■ Try it: Reproduce word for word every line starting with the one that contains "Does any single" and going on through the end of the items. Omit the pictures from your copy.

•••

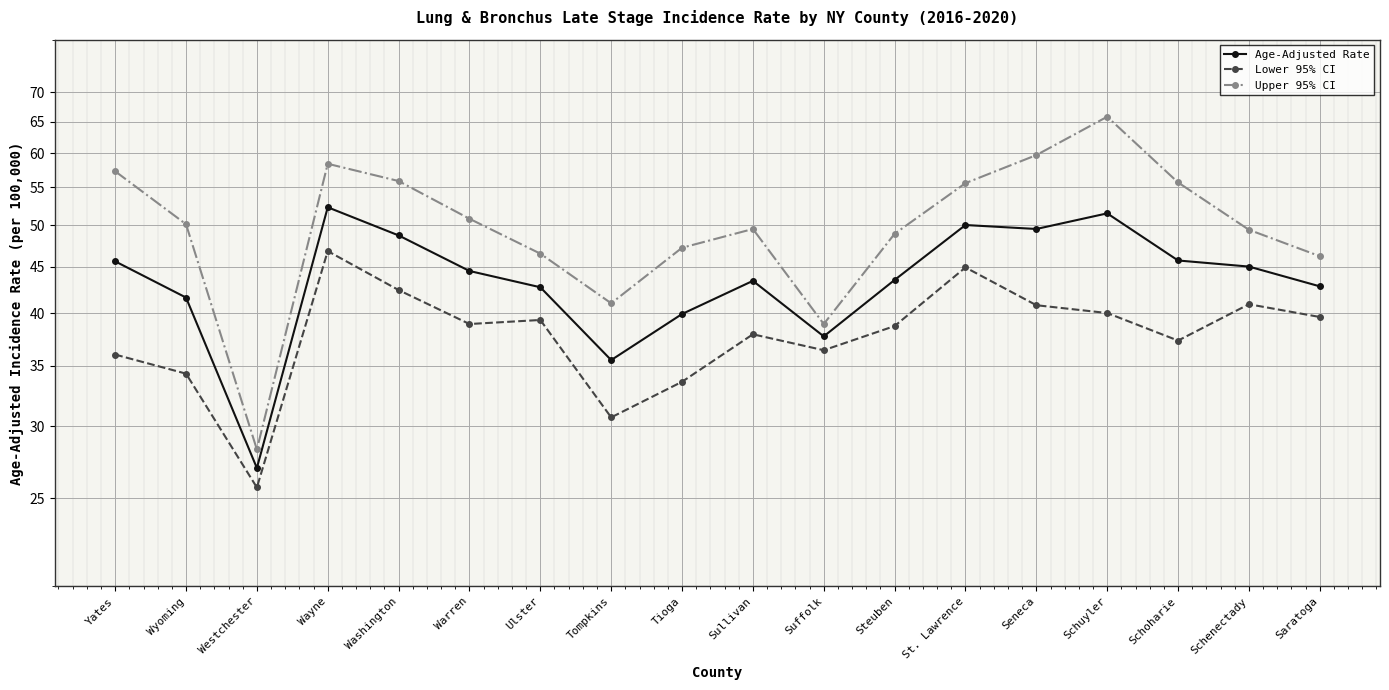

At how many categories does at least one series exceed 42?

15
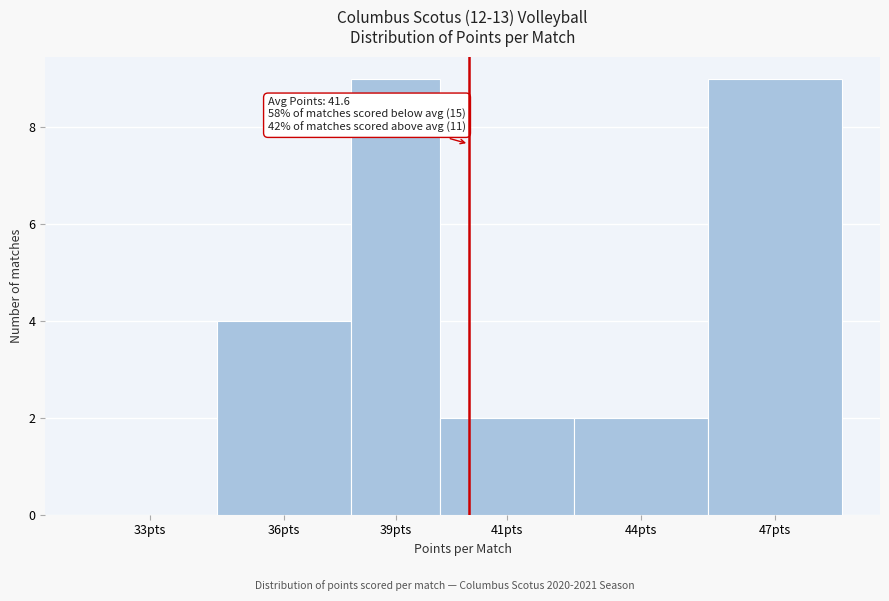

Reading right to left, list all the values displayed in this chart.

47pts=9	44pts=2	41pts=2	39pts=9	36pts=4	33pts=0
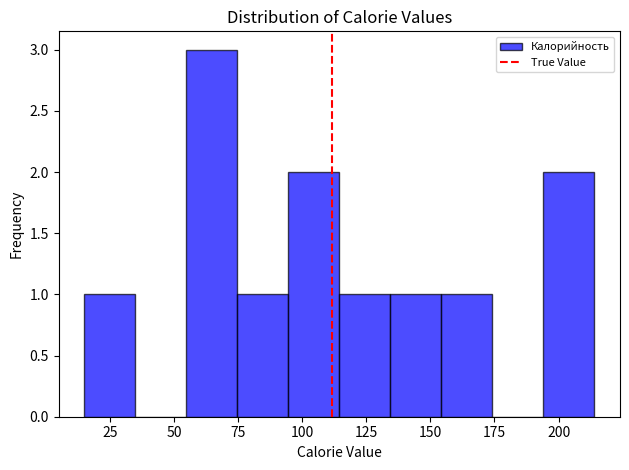

Read against the x-axis, roughly where is the centre of the tallest bar?

65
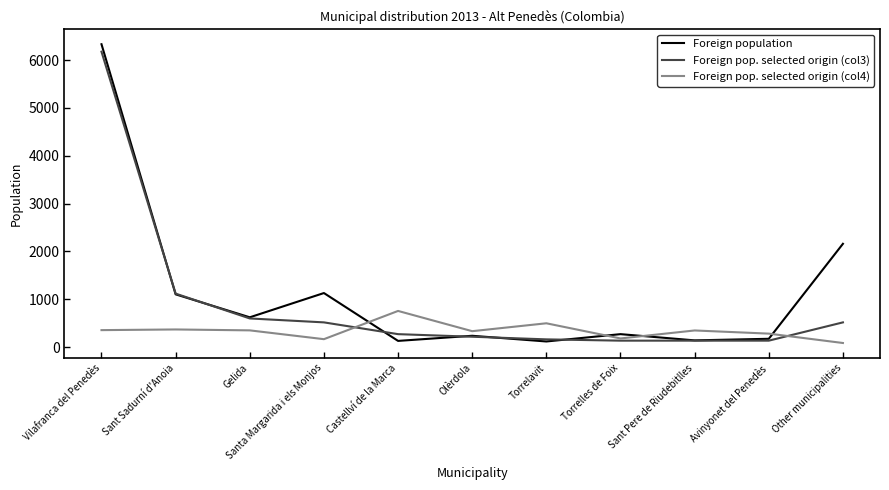

Which series has the largest total across all categories?

Foreign population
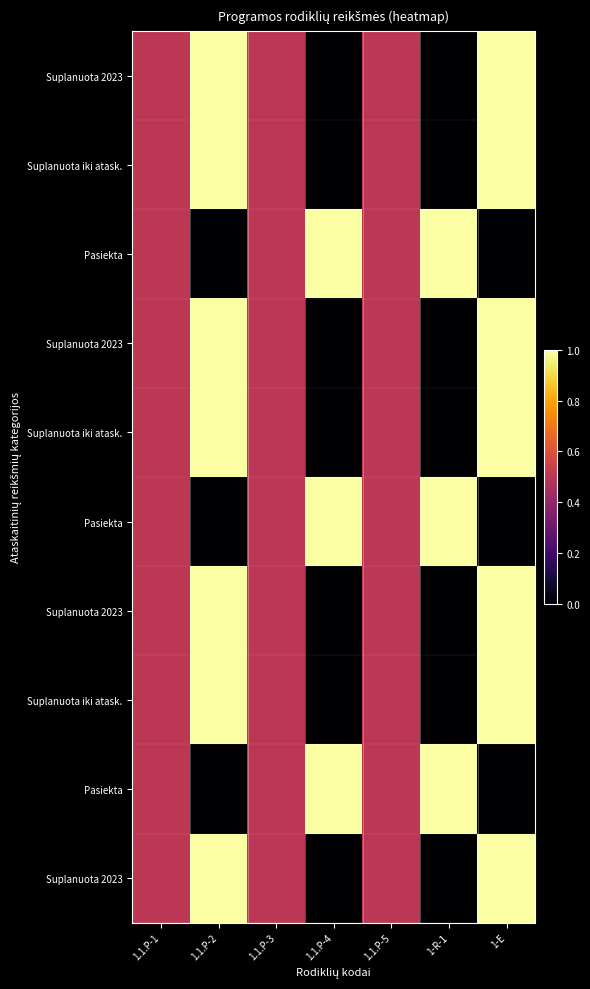

Count the number of data series in this chart.

10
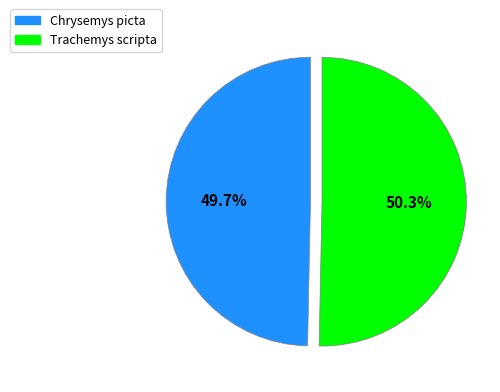

How many slices are in this pie chart?

2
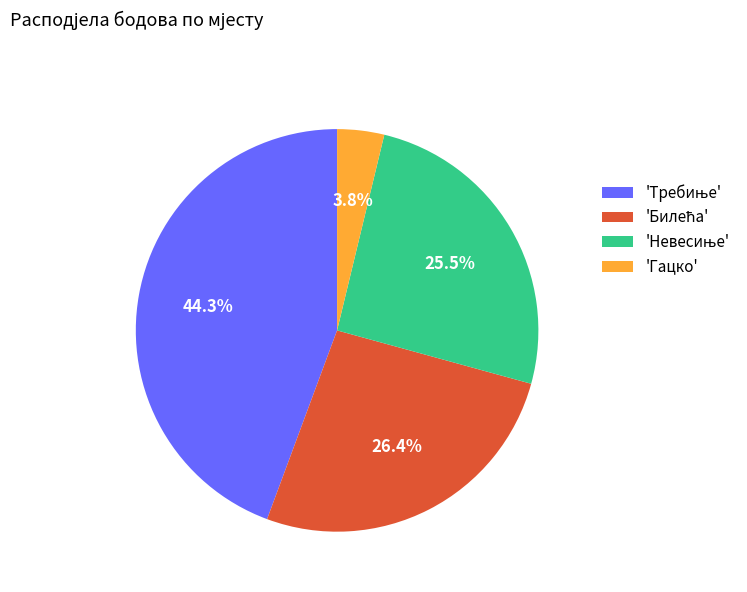

What is the smallest slice in the pie chart?

'Гацко'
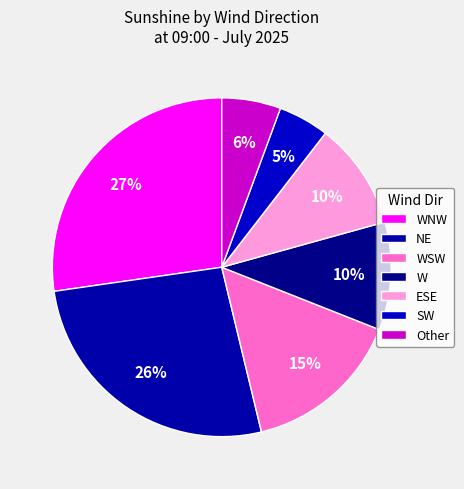

Is there any slice that represents more than half of the pie?

No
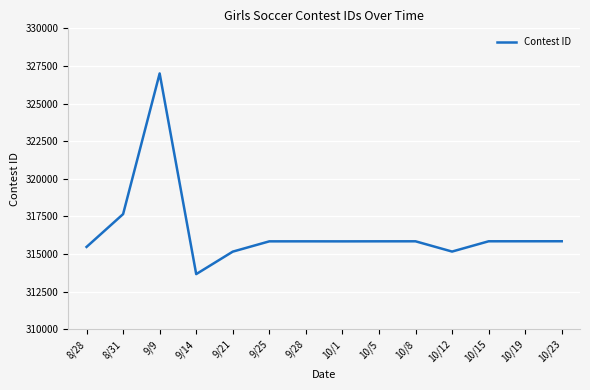

At which label is the value closest to 320331?

8/31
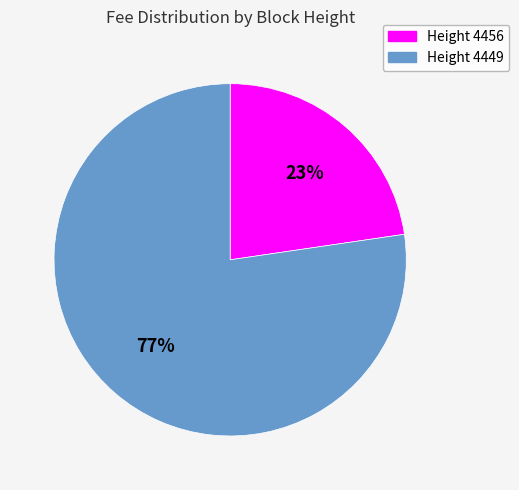

Does any single category account for the majority?

Yes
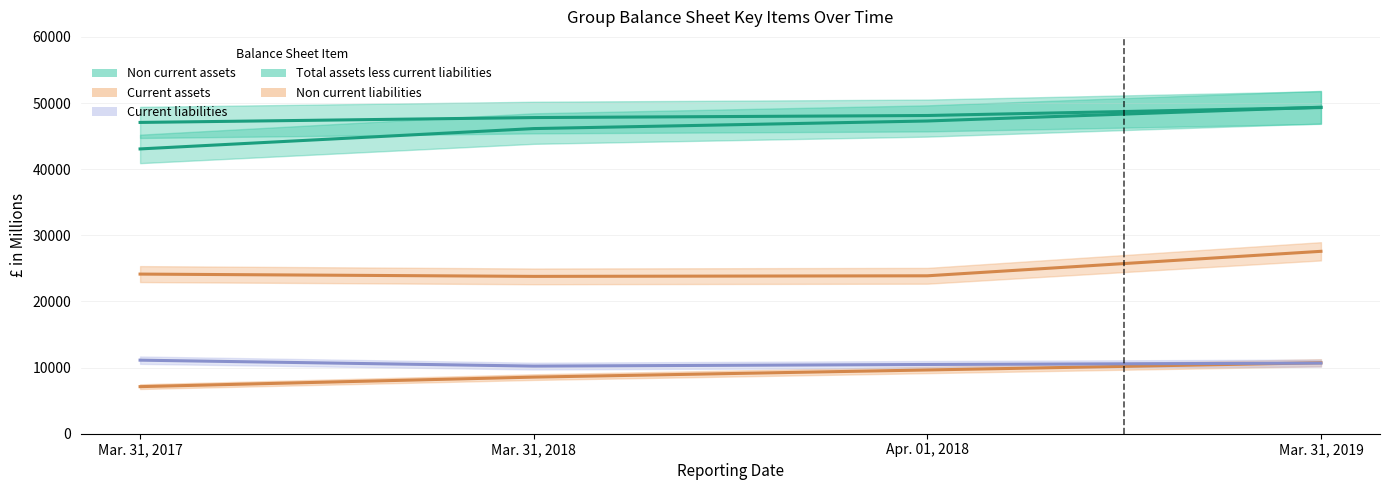

True or false: Mar. 31, 2019 has a value of 15368 at Total assets less current liabilities.

False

•••

■ Output of the exercise:
Does any single category account for the majority?

Yes

True or false: Mar. 31, 2019 has a value of 15368 at Total assets less current liabilities.

False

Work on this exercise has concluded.